Fig 1. The edge-segments which I don’t want, which were not a problem before joining the breps (see earlier posts), are edge a, b and c (a and b-c should not have been “split”) and also e should not have been a “naked edge” candidate at all. In short; No “part-naked” or part-connected edges are wanted, but here they are.

I failed to find a way to identify “part-naked” or “part-connected” edges (segments split along a full length surface edge), so if anyone can give a hint about how to identify such segments I’d be happy.

Things I have tried which failed to indicate split edge-segments are commented away in this code snippet:

// Rolf

Can the surfaces in your models be joined into closed polysurfaces? In general a closed polysurface can be created from any set of surfaces with all edges adjacent to one and only one other edge.

He has a problem with just that:

However, I have tried to join the surfaces internally in the component, just to find (only) the naked edges (as per @RadovanG’s suggestion) in order to reduce computation time, but that gives other problems. So far separate surfaces works best, although it’s not the fastest.

Working with joined breps reduces computation time to ~1/4, but the result is not as accurate as with the separate surfaces.

// Rolf

V4 using Joined Breps to speed things up.

This version is 4 times faster than “V3 Parallel” due to collecting only naked edges as per RadovanG’s suggestion.

When I know how to Merge the edge segments into full length edges, this algorithm can be enhanced to produce a lesser number of redundant and irrelevant edges, but I post it here anyway in the hope that it’s useful and/or can be enhanced by some smarter brains out there.

I include also the test cases I have used, which is 1095 surfaces which computes in ~450 ms (instead of ~4sec for the previous V3 version:

// Rolf

Another reason we can’t join the models to make them closed polysurfaces is because we need the different coloured surfaces to be present in the CAM software. We use colours to indicate important features so that the CNC programmer knows which areas of the model need to be within tolerance, and which areas he can hustle on to reduce machining time.

Thanks,

Dan

So maybe like this:
0. List surfacesA = … original SEPARATE SURFACES

1. Join surfaces(breps) into brep/s (with given tolerance, toleranceB), Brep brepsB = … resulting breps
2. Find naked edges of breps, Curve nakedEdgeCurvesB = … breps’ naked edges
3. Find mid-points of nakedEdgeCurves, Point3D midPointsB = … mid-points
4. FIND all edges of SEPARATE SURFACES surfacesA whose minimum distance to “pointcloud” midPointsB is LE (less.or.equal) to toleranceB.
Such edges are potential naked/orphan edges, so you will process only them,
List potentialOrphanEdges = … edges to process

Step 4 is simple algorithm for finding “full length edge” that segment edge can belong to (more “full length edges” can be found but it is important that the right one will be among them).
Algorithm in 4. can be expanded with additional checks, but I would at the beginning start with surfacesA.Edges vs mid-point distance check…
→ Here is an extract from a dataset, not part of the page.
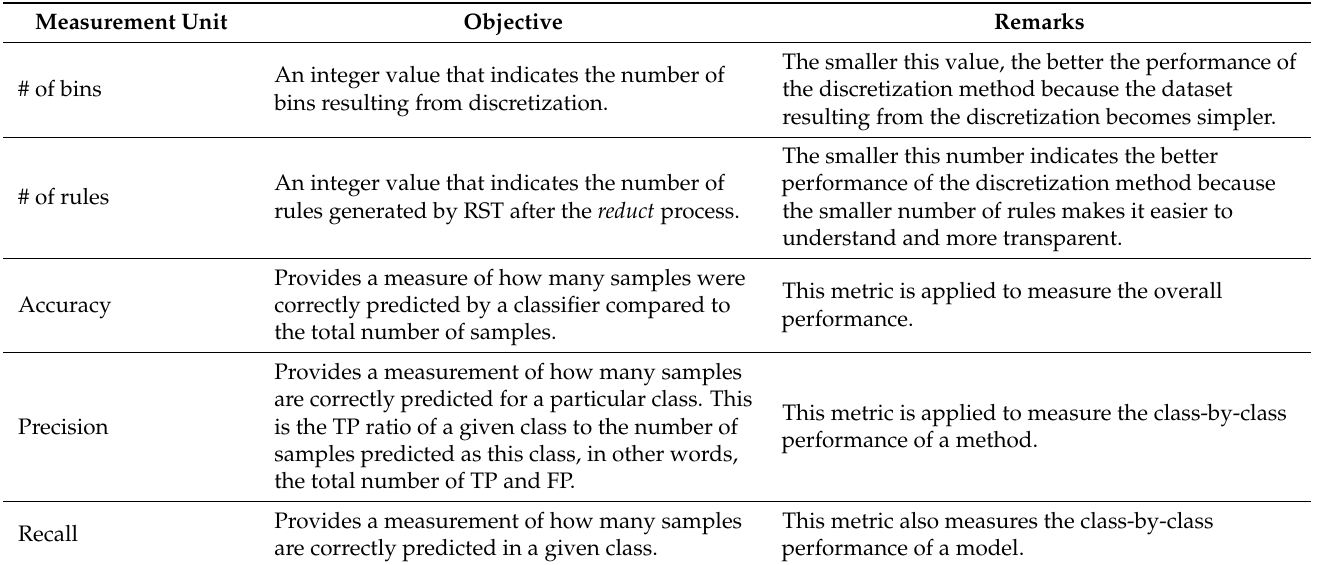
Table 2. Metrics to measure the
Yes, having different colors in a brep would be useful …

But if you only have to check the edges, you could make a copy, or also joining, checking the edges and then undoing …

But it sounds like the CAM software doesn’t support the Rhino sub-object materials (?)
-wim

FYI: Perhaps you already noticed it but just in case; Although the V4 version joins the surfaces, it does so only on internal copies (while finding naked edges), therefore it doesn’t touch the original surfaces at all. As for me I totally get that joining the Breps would mess up the coloring and layers and… everything.
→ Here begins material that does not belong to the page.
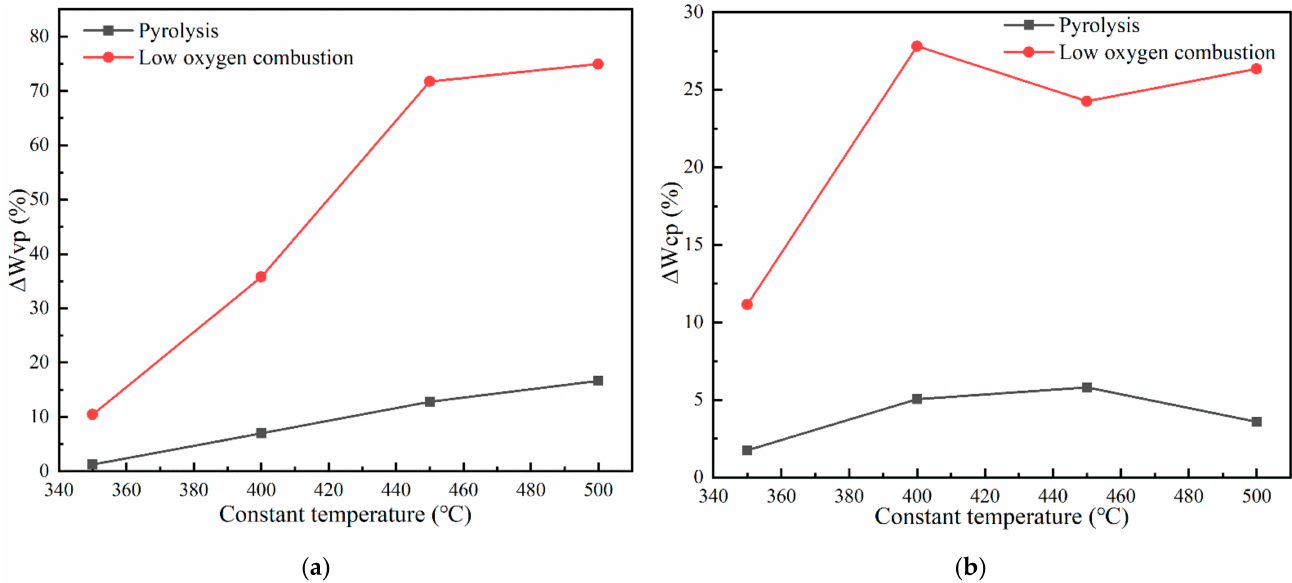
Figure 3. The variety law of parameter differences in different constant temperatures. ( a ) The parameter difference is residual weight difference during the temperature-rise period, ∆ Wvp . ( b ) The parameter difference is residual weight difference at the constant temperature period, ∆ Wcp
Hm, not sure I follow your description. Does it differ from the idea I had to simply test if the midpoint of any (joined brep) edge-segments lays on any of the free separate surface’s full edges (mid point distance = 0 to the full length edge) and then simply pick that full edge up? (Dupes may occur but can be filtered away from the candidate edge list list before the final test).

// Rolf

Hi Emilio,

I think I will have time to start working on this project this week. I’ll keep this suggestion in mind. There are often other naked edges so that might be a factor, but I’ll see. There’s been a very interesting discussion on this topic, so I have a lot to study here.